SP 8

The role of anti-apoptotic Bcl-2 proteins for colorectal cancer development and progression

The capability to evade apoptosis and other types of cell death is considered to be one of the hallmarks of cancer development. In colorectal cancer, disruption of apoptosis signaling is frequently detected. Moreover, anti-apoptotic signaling contributes to resistance of cancer cells towards treatment, such as chemo- or radiotherapy.

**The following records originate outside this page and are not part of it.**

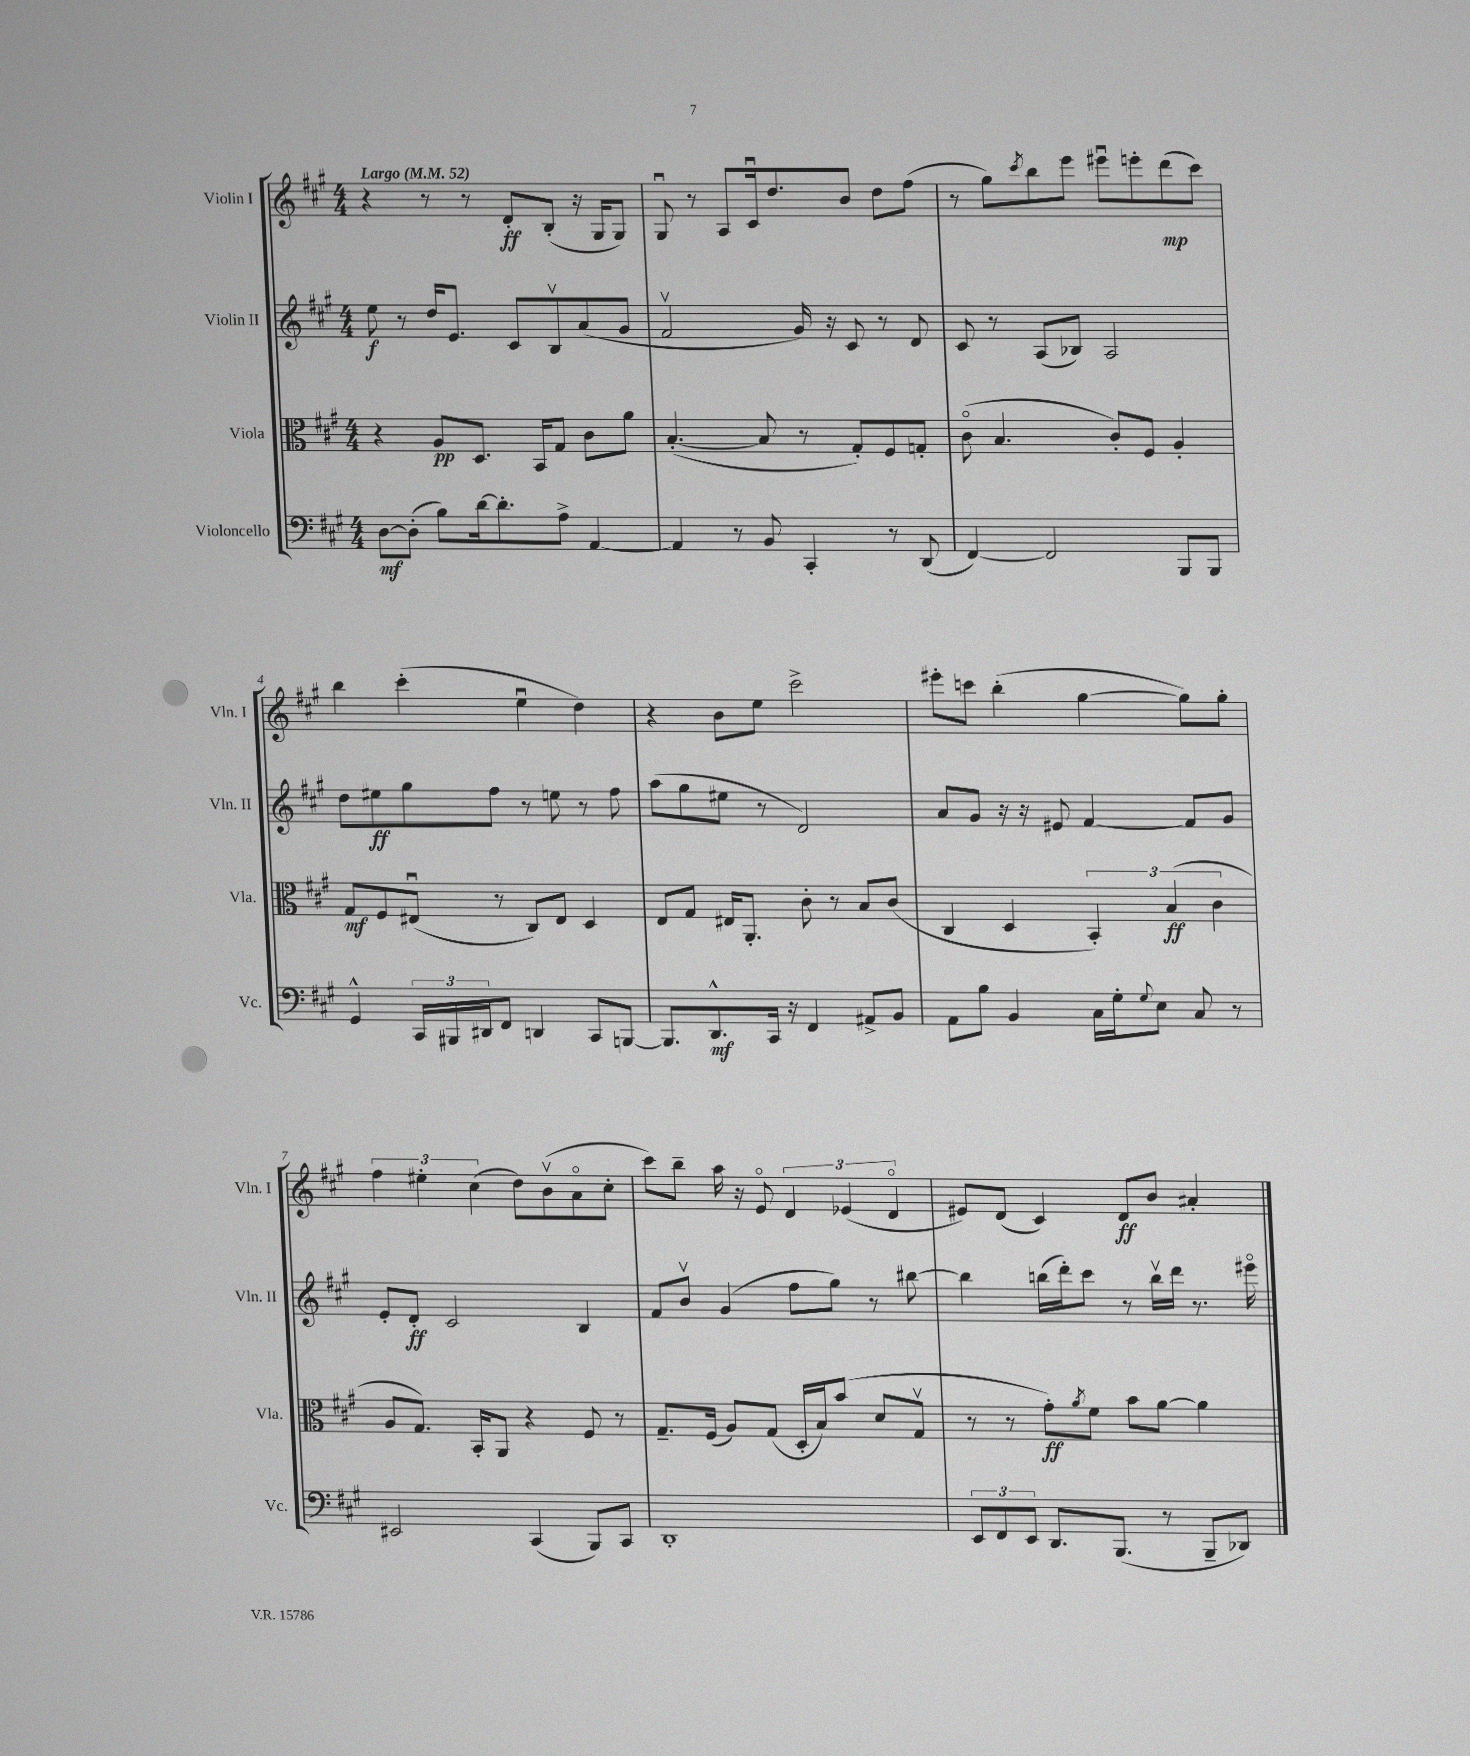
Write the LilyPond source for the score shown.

<<
\new StaffGroup <<
\new Staff = "s0" \with { instrumentName = "Violin I" shortInstrumentName = "Vln. I" } {
    \clef treble \key a \major \numericTimeSignature \time 4/4 \tempo "Largo" 4 = 52
    r4 r8 r8 d'8-.\ff b8-.( r16 gis16 gis8) |
    gis8\downbow r8 a8 cis'16\downbow d''8. b'8 d''8 fis''8( |
    r8 gis''8) \acciaccatura { cis'''8 } b''8 e'''8 eis'''8\downbow e'''8-. d'''8\mp( cis'''8) |
    b''4 cis'''4-.( e''4\downbow d''4) |
    r4 b'8 e''8 cis'''2-> |
    eis'''8-. c'''8 b''4-.( gis''4~ gis''8) gis''8-. |
    \tuplet 3/2 { fis''4 eis''4-. cis''4( } d''8) b'8\upbow( a'8\flageolet cis''8-. |
    cis'''8) b''8-- a''16 r16 e'8\flageolet \tuplet 3/2 { d'4 ees'4( d'4\flageolet } |
    eis'8) d'8( cis'4) d'8\ff b'8 ais'4-. \bar "|." |
}
\new Staff = "s1" \with { instrumentName = "Violin II" shortInstrumentName = "Vln. II" } {
    \clef treble \key a \major \numericTimeSignature \time 4/4
    e''8\f r8 d''16 e'8. cis'8 b8\upbow a'8( gis'8 |
    fis'2\upbow gis'16) r16 cis'8 r8 d'8 |
    cis'8 r8 a8( bes8) a2 |
    d''8 eis''8\ff gis''8 fis''8 r8 e''8 r8 fis''8 |
    a''8( gis''8 eis''8 r8 d'2) |
    a'8 gis'8 r16 r16 eis'8 fis'4~ fis'8 gis'8 |
    e'8-. d'8-.\ff cis'2 b4 |
    fis'8 b'8\upbow gis'4( fis''8 gis''8) r8 bis''8~ |
    bis''4 b''16( d'''16-.) cis'''8 r8 b''16\upbow d'''16 r8. eis'''16\flageolet \bar "|." |
}
\new Staff = "s2" \with { instrumentName = "Viola" shortInstrumentName = "Vla." } {
    \clef alto \key a \major \numericTimeSignature \time 4/4
    r4 a8\pp d8. b,16 gis8 cis'8 a'8 |
    b4.~-.( b8 r8 gis8-.) fis8 g8-. |
    cis'8\flageolet( b4. cis'8-.) fis8 a4-. |
    gis8\mf fis8 eis8\downbow( r8 cis8) eis8 d4 |
    e8 gis8 eis16 a,8.-. cis'8-. r8 b8 cis'8( |
    cis4 d4 \tuplet 3/2 { b,4-.) b4\ff( cis'4 } |
    a8 gis8.) b,16-. a,8 r4 fis8 r8 |
    gis8.-- fis16( a8) gis8( d16-. b16) b'8( d'8 gis8\upbow |
    r8 r8 gis'8-.\ff) \acciaccatura { a'8 } fis'8 b'8 a'8~ a'4 \bar "|." |
}
\new Staff = "s3" \with { instrumentName = "Violoncello" shortInstrumentName = "Vc." } {
    \clef bass \key a \major \numericTimeSignature \time 4/4
    d8~\mf d8-.( b8) d'16~ d'8.-. a8-> a,4~ |
    a,4 r8 b,8 cis,4-. r8 d,8( |
    fis,4~) fis,2 b,,8 b,,8 |
    gis,4-^ \tuplet 3/2 { cis,16 bis,,16 dis,16 } fis,8 d,4 cis,8 b,,8~ |
    b,,8. d,8.-^\mf cis,16 r16 fis,4 ais,8-> b,8 |
    a,8 b8 b,4 cis16 gis16-. \appoggiatura { gis8 } e8 cis8 r8 |
    eis,2 cis,4( b,,8) cis,8 |
    d,1-. |
    \tuplet 3/2 { e,8 fis,8 e,8 } d,8. b,,8.( r8 b,,8-- des,8) \bar "|." |
}
>>
>>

The focus of the subproject, which is ongoing since 2012, is to analyze the role of anti-apoptotic Bcl-2 proteins for the development, progression and metastases of colorectal cancer. Bcl-2 proteins are mainly known due to their pivotal role in the regulation of the mitochondrial death pathway. Besides their effects on mitochondrial activation, they also regulate cell cycle and proliferation. In colorectal cancer, changes in the expression levels of Bcl-2 proteins have been described. However, only little is known about their pathophysiological role in cancer progression and for the individual outcome of cancer patients.

We investigate expression patterns of anti-apoptotic Bcl-2 proteins and their prognostic value in human colorectal cancer tissue samples including circulating tumor cells. Primary tumors as well as lymph node and liver metastases are analysed to map Bcl-2 protein expression in tumor samples. In addition, microRNA profiling in sera and tissue samples of colorectal cancer patients should help to identify miRNAs relevant for the regulation of Bcl-2 proteins.

Moreover, we investigate invasion and metastases of human colorectal cancer cell lines in vitro and in vivo in xenograft models after manipulation of anti-apoptotic Bcl-2 proteins.

In previous studies, we have shown a more complex picture of anti-apoptotic Bcl-2 proteins in carcinogenesis. We have shown that a knockout of Mcl-1 in the murine liver on the one hand triggers apoptosis and liver injury, but on the other hand results in increased proliferation of liver cells and the spontaneous development of hepatocellular carcinoma. In this project, we aim to analyze colorectal cancer development and progression in intestine-specific, Bcl-2 knockout mouse models.

In conclusion, the project aims to specify the role of anti-apoptotic Bcl-2 proteins in the development and progression of colorectal cancer. This may help to identify new targets for the treatment of colorectal cancer patients.

Team SP8, from the left to the right: Dr. med. B. Ch. Köhler, Prof. Dr. med. H. Schulze-Bergkamen, L. Wolpert, Dr. rer. physiol. T. Urbanik, Ch. Elßner, M.Sc., St. Lorenz, A.-L. Scherr, M.Sc., N. Kautz

Project-related key publications:

Weber A, Boger RJ, Vick B, Urbanik T, Haybaeck J, Zoller S, Teufel A, Krammer PH, Opferman JT, Galle PR, Heikenwalder M, Schuchmann M & Schulze-Bergkamen H. Hepatocyte-specific deletion of the anti-apoptotic protein Mcl-1 triggers proliferation and hepatocarcinogenesis in mice. Hepatology 2010 Apr;51(4):1226-36. Editorial: Jost PJ & Kaufmann T. Cancer caused by too much apoptosis – an intriguing contradiction? Hepatology 2010 Apr;51(4):1110-12.

Vick B, Weber A, Urbanik T, Krammer PH, Opferman JT, Schuchmann M, Galle PR & Schulze-Bergkamen H. Knock-out of Myeloid cell leukaemia-1 induces liver damage and increases apoptosis susceptibility of murine hepatocytes. Hepatology 2009 Feb;49(2):627-36.

Schulze-Bergkamen H, Ehrenberg R, Hickmann L, Vick B, Urbanik T, Schimanski CC, Berger MR, Schad A, Weber A, Heeger S, Galle PR & Moehler M. Bcl-x(L) and Myeloid cell leukaemia-1 contribute to apoptosis resistance of colorectal cancer cells. World Journal of Gastroenterology 2008 Jun 28;14(24):3829-40.

Schulze-Bergkamen H, Fleischer B ,Schuchmann M, Weber A, Weinmann A, Krammer PH & Galle PR. Suppression of Mcl-1 via RNA interference sensitizes human hepatocellular carcinoma cells towards apoptosis induction. BMC Cancer 2006 Oct 2;6:232.

Fleischer B*, Schulze-Bergkamen H*, Schuchmann M, Weber A, Biesterfeld S, Müller M, Krammer PH & Galle PR. Mcl-1 is an anti-apoptotic factor for human hepatocellular carcinoma. Int J Oncol 2006 Jan;28(1):25-32. *Equal Contribution.